Hi all,
I am trying to call getri for matrix inversion in MAGMA. I know that matrix inversion is not recommended, but there is a formulation in EM analysis that we cannot really avoid it. :) In my code, I create a queue and then copy matrix to the device's memory and call getrf and getri as the testing code does.
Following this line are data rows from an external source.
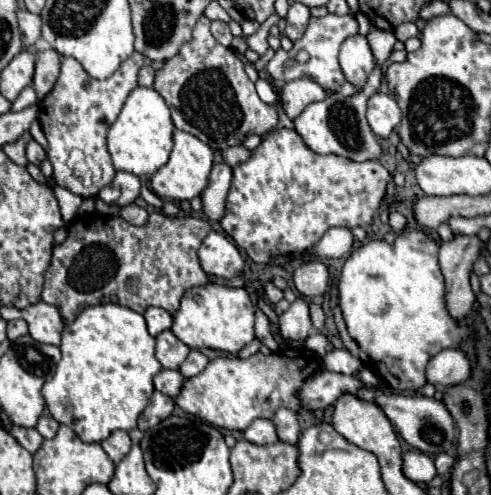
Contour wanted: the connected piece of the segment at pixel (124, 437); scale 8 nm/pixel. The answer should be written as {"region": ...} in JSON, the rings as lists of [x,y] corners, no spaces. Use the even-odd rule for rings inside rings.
{"region":[[[124,430],[112,432],[110,438],[106,438],[106,440],[102,442],[104,452],[110,456],[110,460],[112,460],[114,464],[120,464],[120,462],[122,462],[122,458],[130,452],[130,446],[132,446],[130,436],[128,436],[128,432],[124,432]]]}

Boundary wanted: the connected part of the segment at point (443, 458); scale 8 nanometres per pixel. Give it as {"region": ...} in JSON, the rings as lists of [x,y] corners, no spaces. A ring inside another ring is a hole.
{"region":[[[440,454],[440,456],[436,456],[436,470],[438,470],[438,474],[440,476],[444,476],[446,472],[450,472],[452,470],[452,466],[454,466],[454,456],[450,456],[450,454]]]}

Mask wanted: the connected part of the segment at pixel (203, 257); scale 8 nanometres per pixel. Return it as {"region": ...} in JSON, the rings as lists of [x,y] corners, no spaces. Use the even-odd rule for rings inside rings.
{"region":[[[214,230],[204,238],[198,258],[206,274],[232,278],[244,270],[244,258],[240,256],[238,248],[224,234]]]}

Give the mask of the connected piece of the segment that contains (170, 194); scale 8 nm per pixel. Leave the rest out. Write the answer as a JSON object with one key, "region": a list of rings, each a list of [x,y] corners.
{"region":[[[174,132],[174,148],[170,152],[170,160],[152,176],[150,184],[154,194],[160,198],[172,198],[172,200],[192,200],[202,194],[202,190],[208,186],[208,174],[214,164],[214,152],[198,140],[196,136],[188,132]]]}

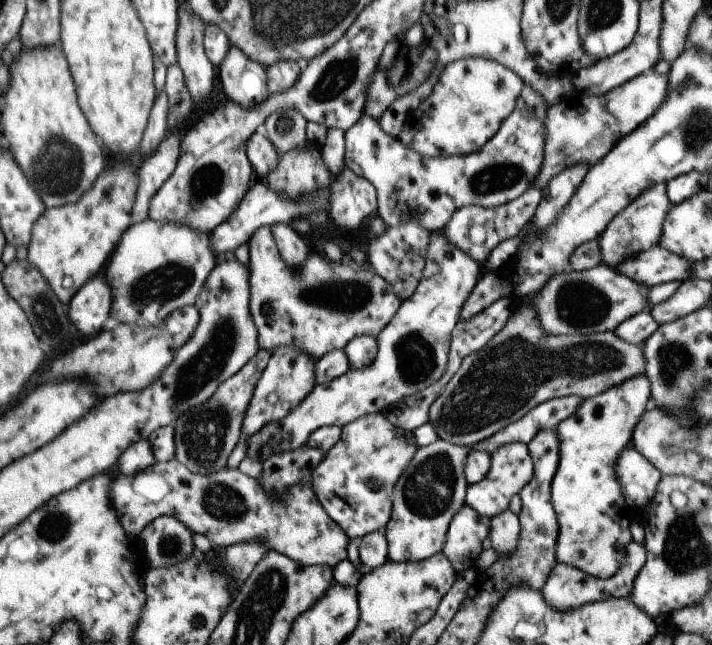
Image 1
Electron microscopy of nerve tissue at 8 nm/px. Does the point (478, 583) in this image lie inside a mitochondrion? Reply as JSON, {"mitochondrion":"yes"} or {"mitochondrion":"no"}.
{"mitochondrion":"no"}

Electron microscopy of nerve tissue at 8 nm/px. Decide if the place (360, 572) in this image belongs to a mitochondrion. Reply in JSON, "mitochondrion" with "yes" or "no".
{"mitochondrion":"no"}

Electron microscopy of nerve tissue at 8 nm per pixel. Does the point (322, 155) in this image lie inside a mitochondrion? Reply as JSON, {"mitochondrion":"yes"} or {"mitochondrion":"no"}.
{"mitochondrion":"no"}

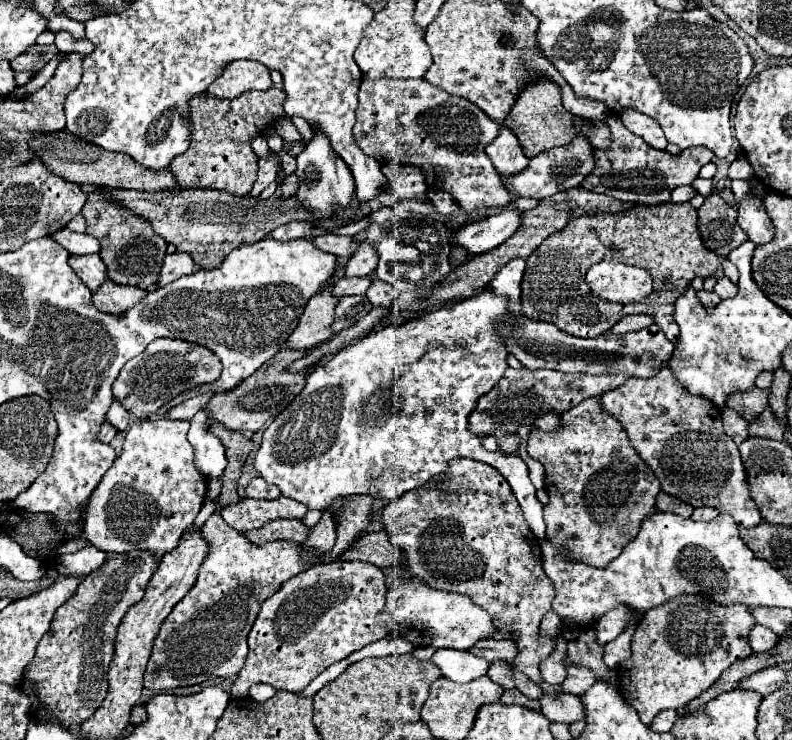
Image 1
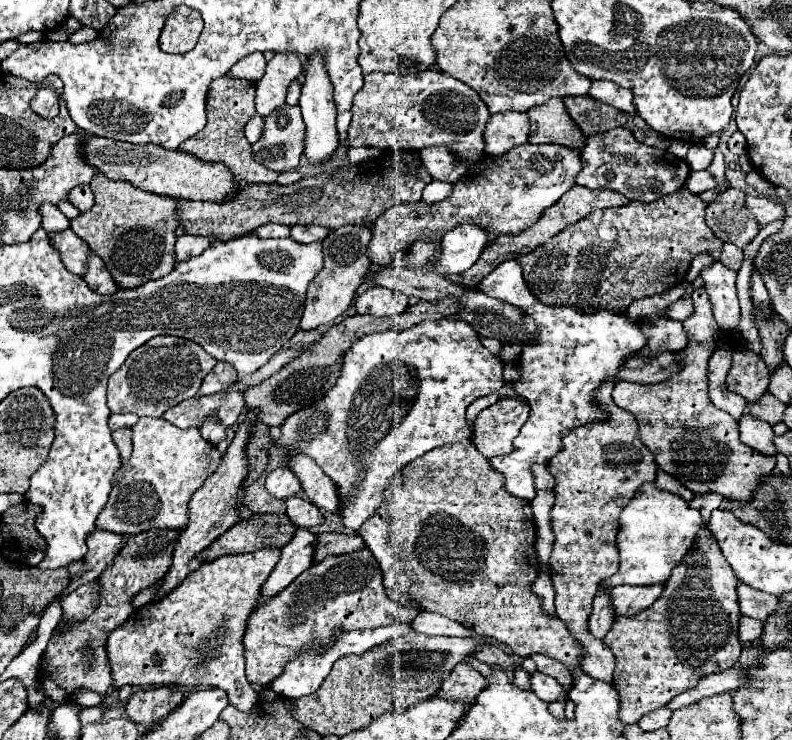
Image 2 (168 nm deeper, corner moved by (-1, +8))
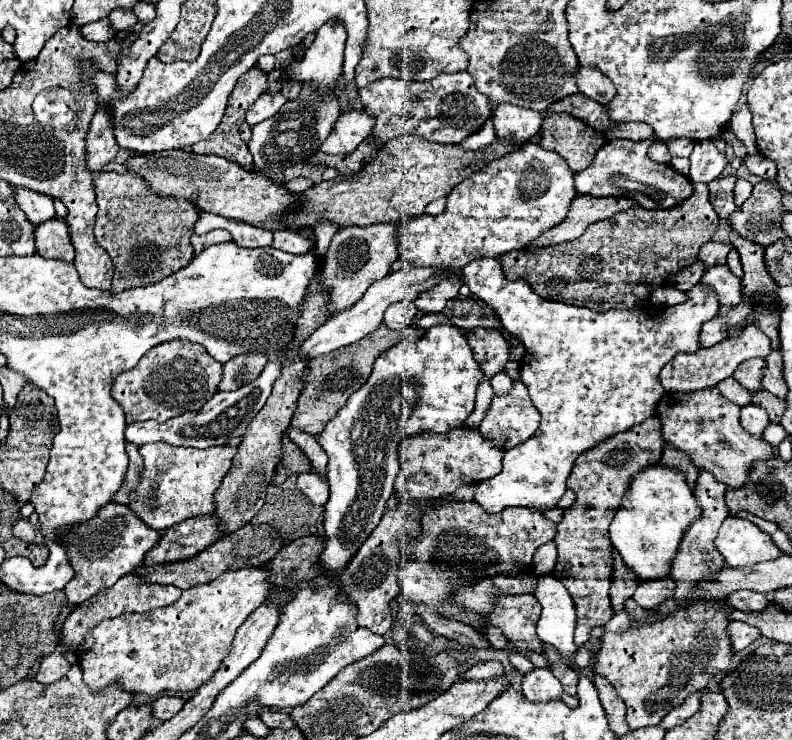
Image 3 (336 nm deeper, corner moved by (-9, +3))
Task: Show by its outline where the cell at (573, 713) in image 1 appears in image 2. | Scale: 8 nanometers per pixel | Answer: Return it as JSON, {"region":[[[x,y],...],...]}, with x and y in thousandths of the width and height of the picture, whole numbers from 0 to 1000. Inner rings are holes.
{"region":[[[676,908],[670,914],[670,932],[686,946],[686,949],[703,949],[708,943],[716,943],[713,930],[696,914],[688,914],[683,908]]]}

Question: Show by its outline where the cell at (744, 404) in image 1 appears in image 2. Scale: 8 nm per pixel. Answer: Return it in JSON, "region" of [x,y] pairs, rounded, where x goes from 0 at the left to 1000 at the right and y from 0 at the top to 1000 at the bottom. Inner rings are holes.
{"region":[[[946,470],[926,473],[926,495],[918,505],[918,524],[938,535],[946,546],[956,543],[971,519],[971,500],[958,478]]]}

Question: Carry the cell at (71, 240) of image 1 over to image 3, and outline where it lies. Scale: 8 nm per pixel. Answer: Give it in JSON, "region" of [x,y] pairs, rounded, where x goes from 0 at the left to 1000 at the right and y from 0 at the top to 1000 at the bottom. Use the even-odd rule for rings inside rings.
{"region":[[[16,253],[16,266],[19,266],[24,282],[34,291],[34,296],[42,304],[62,299],[62,293],[69,293],[67,266],[62,266],[62,264],[27,255],[27,253]]]}

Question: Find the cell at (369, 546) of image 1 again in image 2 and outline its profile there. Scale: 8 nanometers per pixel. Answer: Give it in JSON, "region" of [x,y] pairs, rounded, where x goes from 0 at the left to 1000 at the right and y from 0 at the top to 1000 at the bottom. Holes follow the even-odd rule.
{"region":[[[403,722],[400,738],[398,738],[398,759],[405,759],[415,749],[441,749],[461,741],[461,730],[448,722]]]}

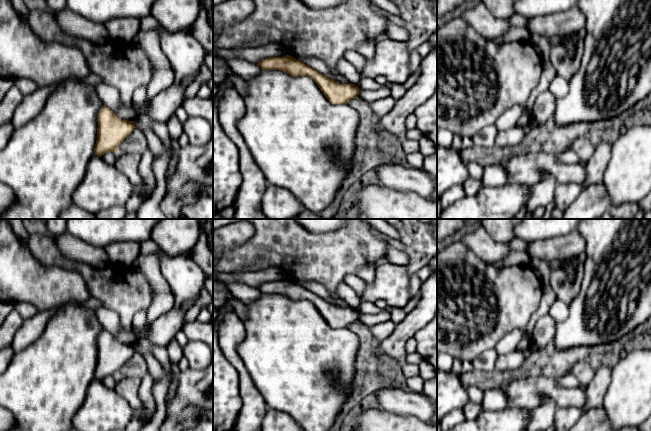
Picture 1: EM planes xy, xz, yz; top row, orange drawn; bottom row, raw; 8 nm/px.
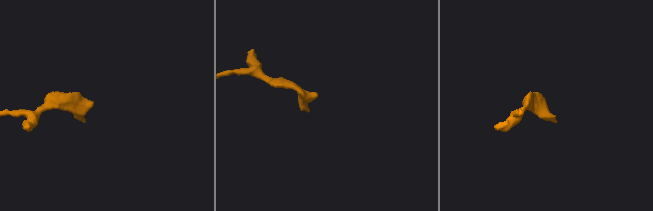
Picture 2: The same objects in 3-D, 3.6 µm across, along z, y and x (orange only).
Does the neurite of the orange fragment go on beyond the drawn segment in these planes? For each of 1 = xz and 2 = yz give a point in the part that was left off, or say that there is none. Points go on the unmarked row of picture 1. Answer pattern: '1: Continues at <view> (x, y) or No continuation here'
1: No continuation here
2: No continuation here

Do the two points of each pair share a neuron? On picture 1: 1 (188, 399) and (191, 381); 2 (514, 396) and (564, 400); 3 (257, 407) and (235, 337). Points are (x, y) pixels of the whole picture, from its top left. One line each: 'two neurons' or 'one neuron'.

This is how I do the call:
magma_queue_t queue = nullptr;
magma_int_t dev;
magmaFloat_ptr dA, dwork;
magma_int_t ldda = magma_roundup(nCells, 32);
magma_int_t info, *ipiv;
magma_int_t ldwork = nCells * magma_get_dgetri_nb(nCells);
// Create a device queue for the existing GPU.
magma_getdevice(&dev);
magma_queue_create(dev, &queue);
magma_smalloc(&dA, nc);
magma_smalloc(&dwork, ldwork);
magma_imalloc_cpu(&ipiv, nCells);
magma_ssetmatrix(nCells, nCells, MKL_invRL, nCells, dA, ldda, queue);
magma_sgetrf_gpu(nCells, nCells, dA, ldda, ipiv, &info);
magma_sgetri_gpu(nCells, dA, ldda, ipiv, dwork, ldwork, &info);
magma_sgetmatrix(nCells, nCells, dA, ldda, MKL_invRL, nCells, queue);
if (info != 0) {
printf("magma_dgetrf_gpu returned error %lld: %s.\n", (long long)info, magma_strerror(info));
}
magma_free(dA);
magma_free(dwork);
magma_free_cpu(ipiv);
Now when I execute my code, I get the following error:
magma_dgetrf_gpu returned error 1: function-specific error, see documentation.
Moreover, when I just test to set the matrix and get it back and compare to see the data is transferred correctly, my test fails, meaning that I apparently do not transfer the data correctly to GPU. I might have done something wrong in creating queue or something else.
Can you please assist me in that?
My other question is, assuming that my code works, it will only utilize device #0. How can I use all GPU devices if I am running my code on a cluster with several GPU devices?
Regards,
Dan